Si trova pienamente d’accordo con il comitato di viale Gramsci il gruppo consiliare della Lega che sostiene la necessità di riqualificare il parco in termini di sicurezza e decoro prima di valorizzarlo con superficiali progetti di abbellimento


“Prima di pensare a come abbellirlo sarebbe meglio trovare delle soluzioni efficaci e permanenti per ripulirlo, ma soprattutto per renderlo sicuro. L’Amministrazione sembra far finta di niente, ma la situazione di degrado e delinquenza è sotto gli occhi di tutti da tempo, e il progetto di riqualificazione proposto appare come la ciliegina su una torta avariata”. Ha l’amaro in bocca il capogruppo consiliare di Lega Modena Alberto Bosi nel commentare gli ultimi sviluppi sul futuro del parco XXII aprile, polmone verde della città che per il suo valore storico e la sua posizione potrebbe davvero essere una delle zone urbane più appetibili e amate dalla comunità, e che invece da anni finisce sulle pagine dei giornali perché teatro di fatti di cronaca a dir poco spiacevoli, se non addirittura incresciosi.

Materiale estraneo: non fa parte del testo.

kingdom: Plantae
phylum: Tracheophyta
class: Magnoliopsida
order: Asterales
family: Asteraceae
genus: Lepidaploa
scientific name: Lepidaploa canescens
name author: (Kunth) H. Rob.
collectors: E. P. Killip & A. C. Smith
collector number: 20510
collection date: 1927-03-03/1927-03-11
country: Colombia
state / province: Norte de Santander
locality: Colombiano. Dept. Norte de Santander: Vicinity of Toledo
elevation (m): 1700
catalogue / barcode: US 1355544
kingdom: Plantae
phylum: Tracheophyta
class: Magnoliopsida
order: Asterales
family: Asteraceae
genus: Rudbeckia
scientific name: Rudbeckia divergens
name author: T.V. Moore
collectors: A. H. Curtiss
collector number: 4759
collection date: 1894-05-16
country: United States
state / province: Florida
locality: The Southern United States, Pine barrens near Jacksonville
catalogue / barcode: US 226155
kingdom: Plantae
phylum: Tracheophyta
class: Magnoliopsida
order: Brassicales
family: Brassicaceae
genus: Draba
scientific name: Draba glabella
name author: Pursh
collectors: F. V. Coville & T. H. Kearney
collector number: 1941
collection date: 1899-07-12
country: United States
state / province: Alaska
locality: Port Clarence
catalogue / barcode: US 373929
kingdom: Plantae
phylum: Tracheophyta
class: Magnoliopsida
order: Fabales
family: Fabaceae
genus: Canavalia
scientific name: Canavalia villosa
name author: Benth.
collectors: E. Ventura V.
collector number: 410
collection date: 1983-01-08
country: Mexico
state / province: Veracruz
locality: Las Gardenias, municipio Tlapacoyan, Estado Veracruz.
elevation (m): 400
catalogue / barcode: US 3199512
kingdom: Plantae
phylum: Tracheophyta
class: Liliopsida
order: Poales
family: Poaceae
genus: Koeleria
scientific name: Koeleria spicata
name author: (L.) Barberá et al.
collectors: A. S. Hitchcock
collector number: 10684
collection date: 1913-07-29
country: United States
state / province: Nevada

“Nel pieno di una delle aree più degradate di tutta Modena - a due passi dal complesso R-Nord e da viale Gramsci - il parco continua ad essere un vero e proprio ricettacolo di spacciatori, sbandati e senza fissa dimora, la cui presenza preoccupa non solo i residenti del quartiere Crocetta ma anche i suoi fruitori, soprattutto famiglie e ragazzi. Se non si risolvono prima questi problemi cronici con una riqualificazione oggettiva, se non si tenta di rendere più civile e vivibile l’area, realizzare un progetto come quello elaborato dal team di Renzo Piano appare come una manovra di facciata, come un’operazione puramente estetica per distogliere l’attenzione da quelle che sono le reali criticità” ha affermato Barbara Moretti, giovane consigliera del gruppo.
“Sia chiaro” ha poi precisato Bosi “nessuno sta criticando il progetto in sé - che da quanto si apprende ha ricevuto apprezzamenti da ogni parte, compreso dai residenti del quartiere - tuttavia riteniamo che non sia una priorità; sembra più un vano tentativo di rendere presentabile qualcosa che presentabile non è. Ci schieriamo quindi dalla parte del comitato di viale Gramsci nel sostenere che il mero abbellimento dell’area non è la soluzione, e che prima di pensare a migliorare il parco dal punto di vista estetico con un’opera architettonica puramente fine a sé stessa, è necessario e doveroso migliorarlo in termini di sicurezza e pulizia.